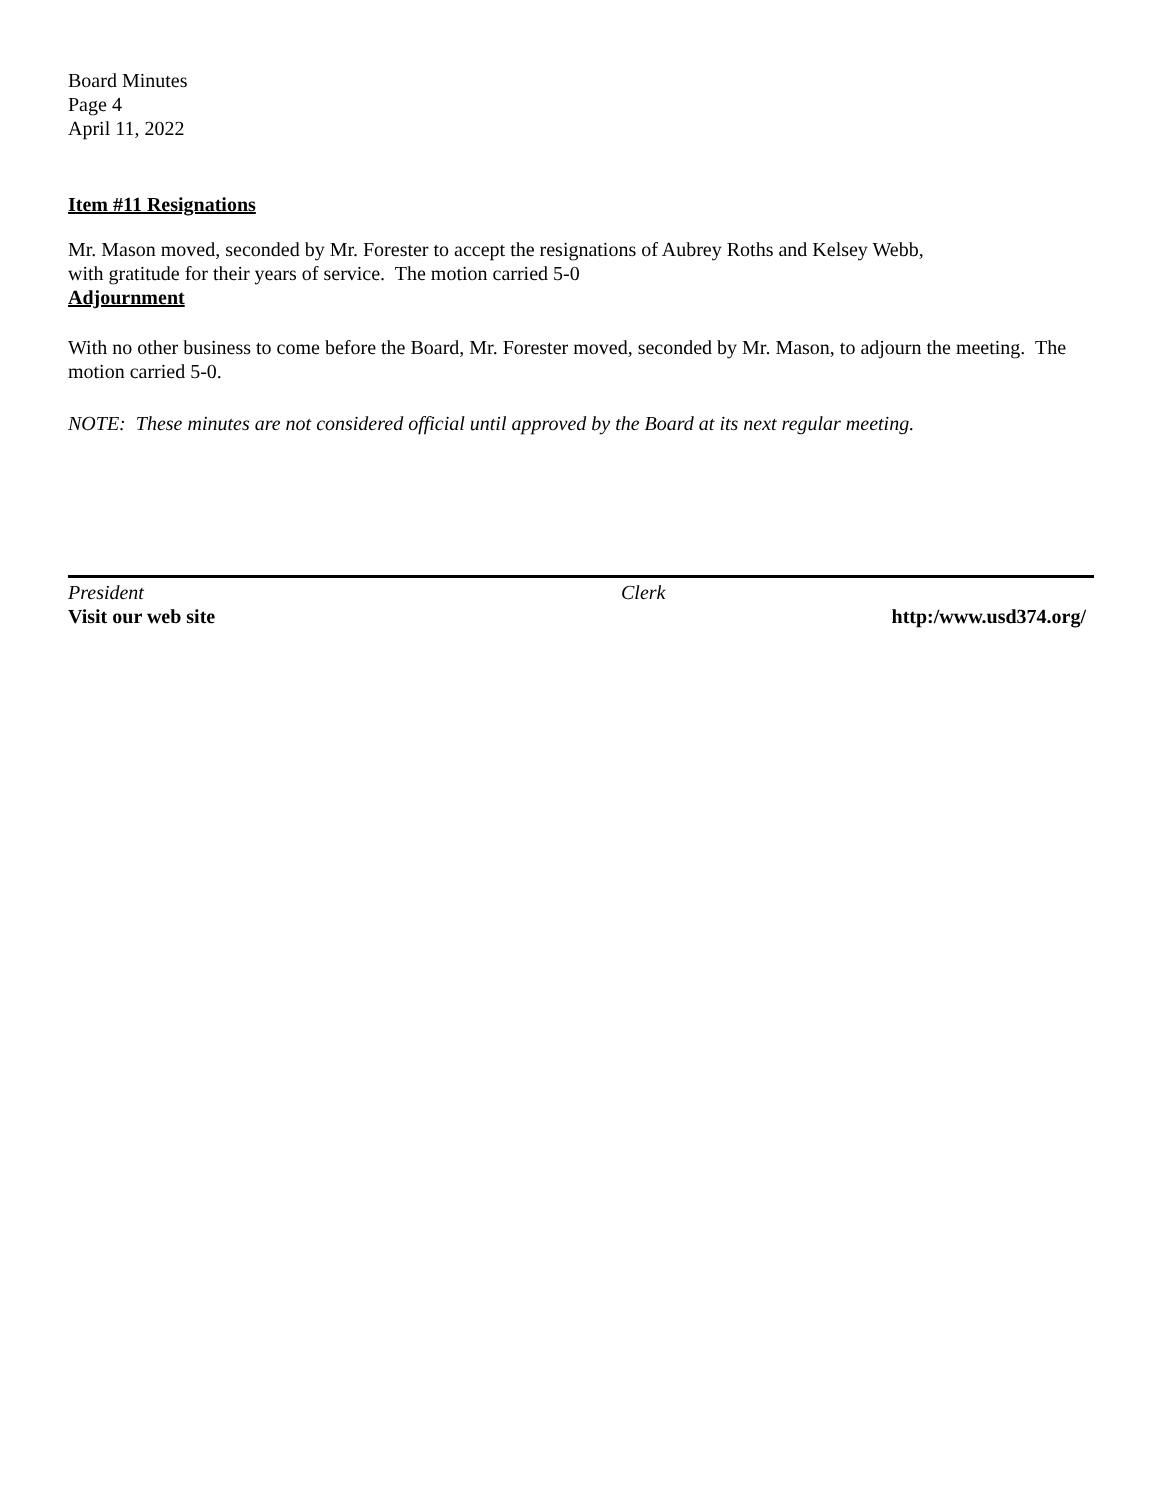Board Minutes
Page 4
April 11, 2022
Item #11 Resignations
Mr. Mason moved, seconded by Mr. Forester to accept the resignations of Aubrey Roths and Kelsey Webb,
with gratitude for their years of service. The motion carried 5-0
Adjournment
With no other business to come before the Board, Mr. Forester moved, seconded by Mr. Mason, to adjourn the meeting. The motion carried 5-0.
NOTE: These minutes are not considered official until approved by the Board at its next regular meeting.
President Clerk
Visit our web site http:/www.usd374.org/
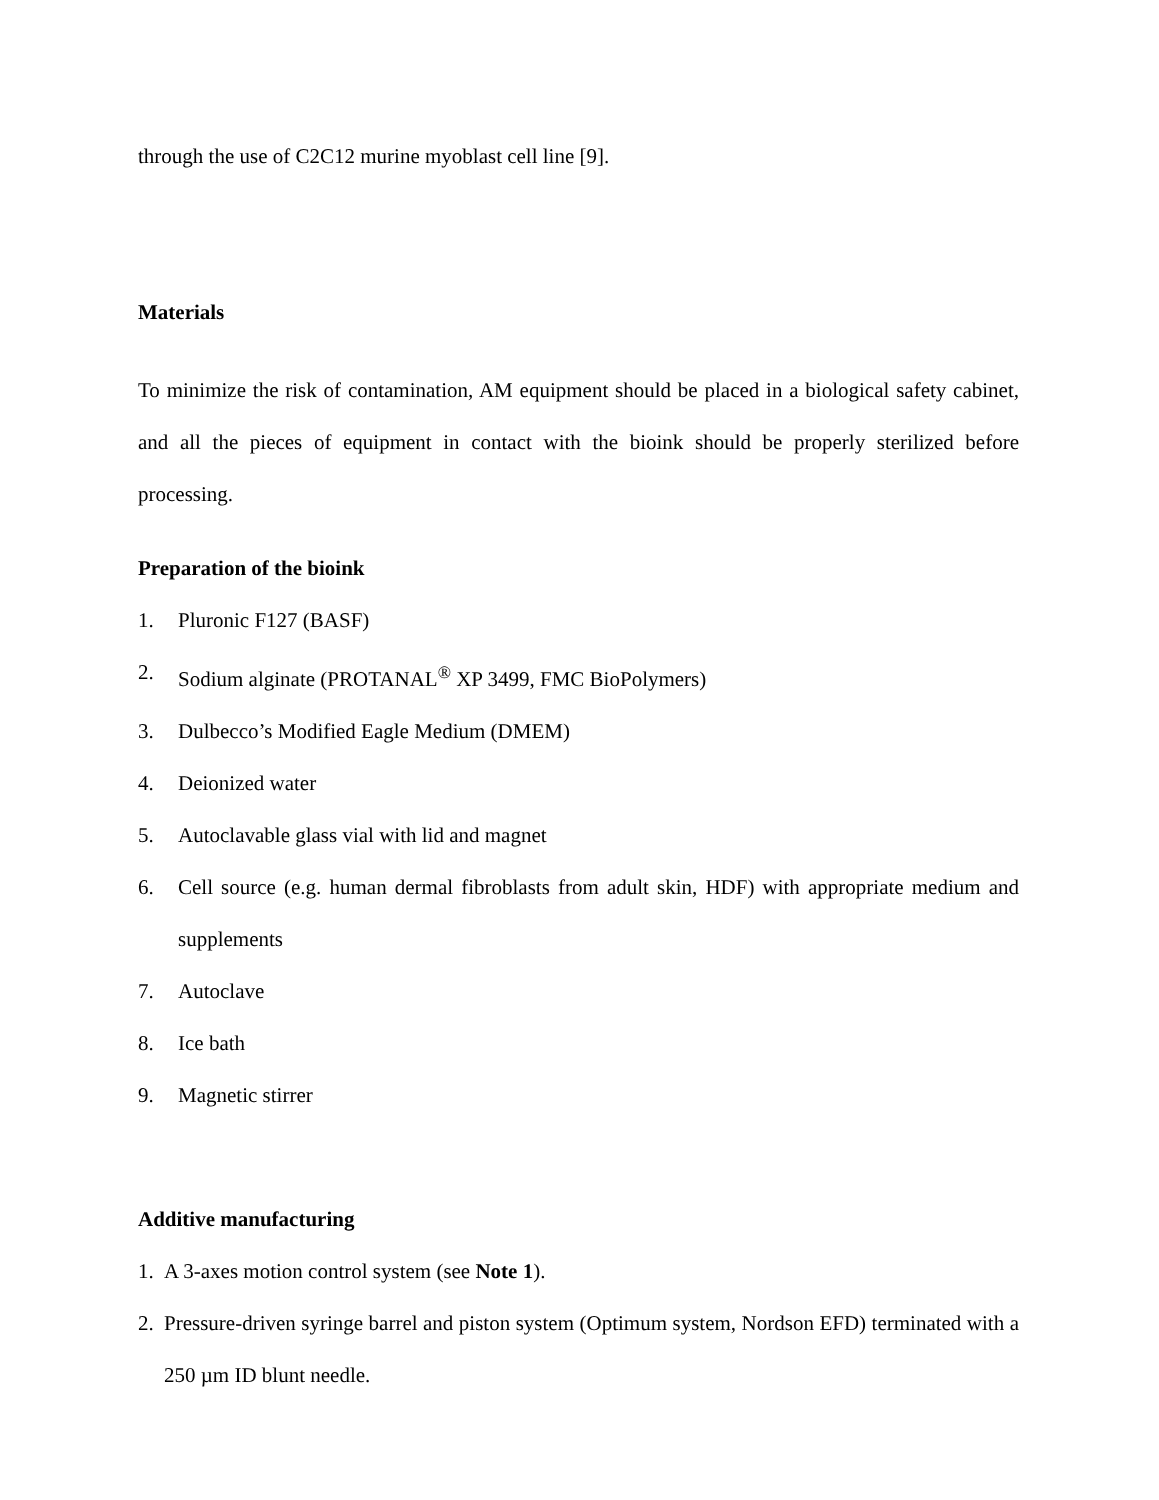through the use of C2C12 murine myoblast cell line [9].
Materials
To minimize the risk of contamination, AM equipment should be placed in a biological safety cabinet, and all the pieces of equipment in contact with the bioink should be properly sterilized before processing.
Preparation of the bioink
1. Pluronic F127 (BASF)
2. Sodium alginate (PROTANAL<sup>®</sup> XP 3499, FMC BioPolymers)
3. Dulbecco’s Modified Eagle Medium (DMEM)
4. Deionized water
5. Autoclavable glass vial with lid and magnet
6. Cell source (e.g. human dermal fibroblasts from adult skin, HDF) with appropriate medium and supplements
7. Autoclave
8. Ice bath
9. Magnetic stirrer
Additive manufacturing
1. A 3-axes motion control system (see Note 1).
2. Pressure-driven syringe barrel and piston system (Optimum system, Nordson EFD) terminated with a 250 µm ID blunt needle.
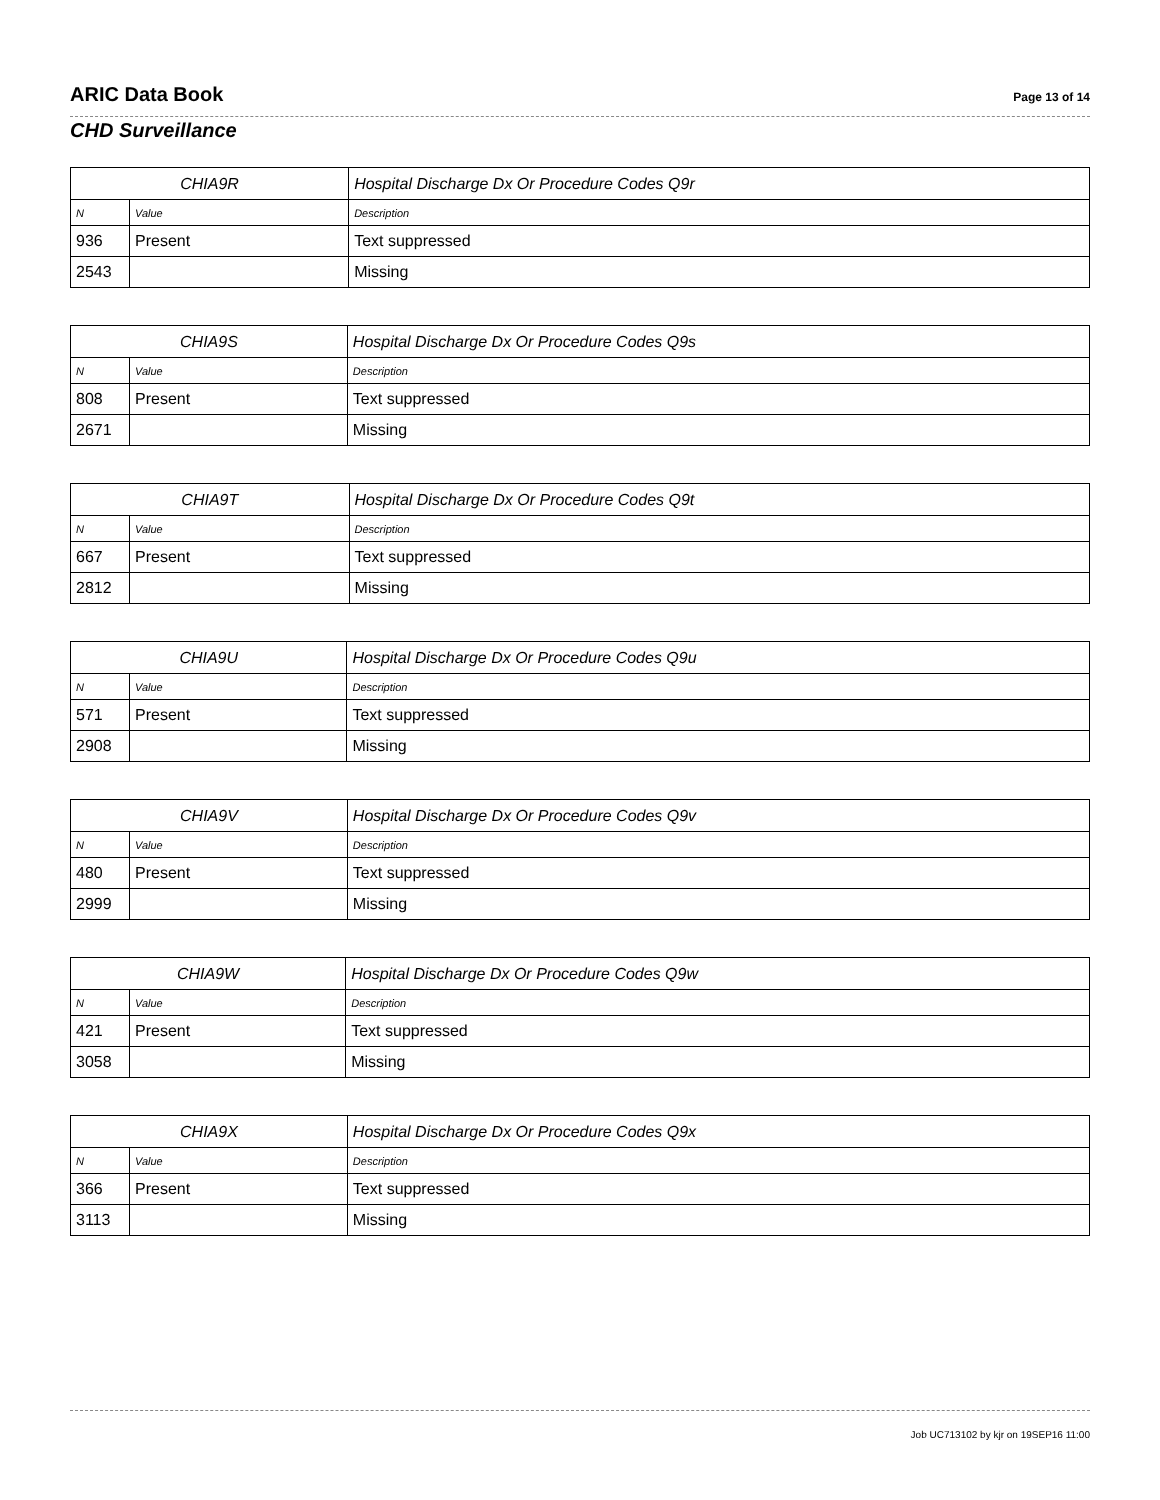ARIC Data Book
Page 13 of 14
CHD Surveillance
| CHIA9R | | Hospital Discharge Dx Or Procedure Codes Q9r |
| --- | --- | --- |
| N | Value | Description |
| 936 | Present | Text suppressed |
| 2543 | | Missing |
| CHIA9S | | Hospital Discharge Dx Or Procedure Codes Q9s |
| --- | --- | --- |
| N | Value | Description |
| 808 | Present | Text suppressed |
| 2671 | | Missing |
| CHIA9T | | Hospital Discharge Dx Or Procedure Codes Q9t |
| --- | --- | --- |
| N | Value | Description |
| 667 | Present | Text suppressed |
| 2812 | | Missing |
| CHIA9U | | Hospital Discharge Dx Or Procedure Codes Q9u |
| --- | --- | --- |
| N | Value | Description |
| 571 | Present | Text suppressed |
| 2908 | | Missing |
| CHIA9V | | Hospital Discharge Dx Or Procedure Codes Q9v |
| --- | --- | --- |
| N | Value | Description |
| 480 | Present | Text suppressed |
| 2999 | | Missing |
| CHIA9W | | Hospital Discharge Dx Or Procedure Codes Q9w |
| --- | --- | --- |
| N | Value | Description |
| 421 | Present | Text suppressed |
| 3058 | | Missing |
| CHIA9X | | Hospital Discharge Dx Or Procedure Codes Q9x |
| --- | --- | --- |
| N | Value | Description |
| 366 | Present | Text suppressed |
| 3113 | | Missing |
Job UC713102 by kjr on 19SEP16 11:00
____________
### EXERCISE PROMPT
An exact copy is needed of only the lines from the top of the material through the line with "With no other"; no pictures belong in it.

### REPLY
Board Minutes
Page 4
April 11, 2022
Item #11 Resignations
Mr. Mason moved, seconded by Mr. Forester to accept the resignations of Aubrey Roths and Kelsey Webb,
with gratitude for their years of service. The motion carried 5-0
Adjournment
With no other business to come before the Board, Mr. Forester moved, seconded by Mr. Mason, to adjourn the meeting. The motion carried 5-0.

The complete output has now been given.